### WHAT THE EXERCISE ASKS
Could you change "キャンペーン" to "イベント" everywhere it appears in the records below and give back the text otherwise unchanged, without the pictures?

### RECORDED INFORMATION

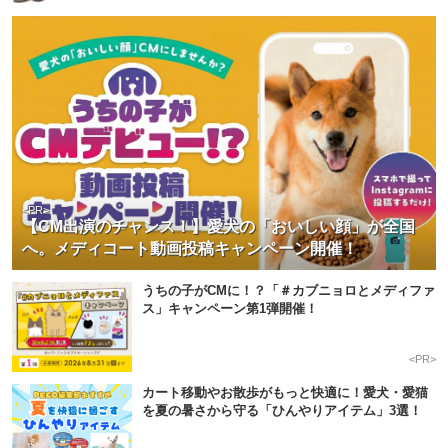
<PR>
【CM出演のチャンス！】愛犬の「おいしい顔」が全国
へ。メディコート動画投稿キャンペーン開催！
うちの子がCMに！？「＃カブニョロとメディファ
ス」キャンペーン第1弾開催！
<PR>
カート移動やお散歩がもっと快適に！愛犬・愛猫
を夏の暑さから守る「ひんやりアイテム」3選！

### OUTPUT OF THE TASK
<PR>
【CM出演のチャンス！】愛犬の「おいしい顔」が全国
へ。メディコート動画投稿イベント開催！
うちの子がCMに！？「＃カブニョロとメディファ
ス」イベント第1弾開催！
<PR>
カート移動やお散歩がもっと快適に！愛犬・愛猫
を夏の暑さから守る「ひんやりアイテム」3選！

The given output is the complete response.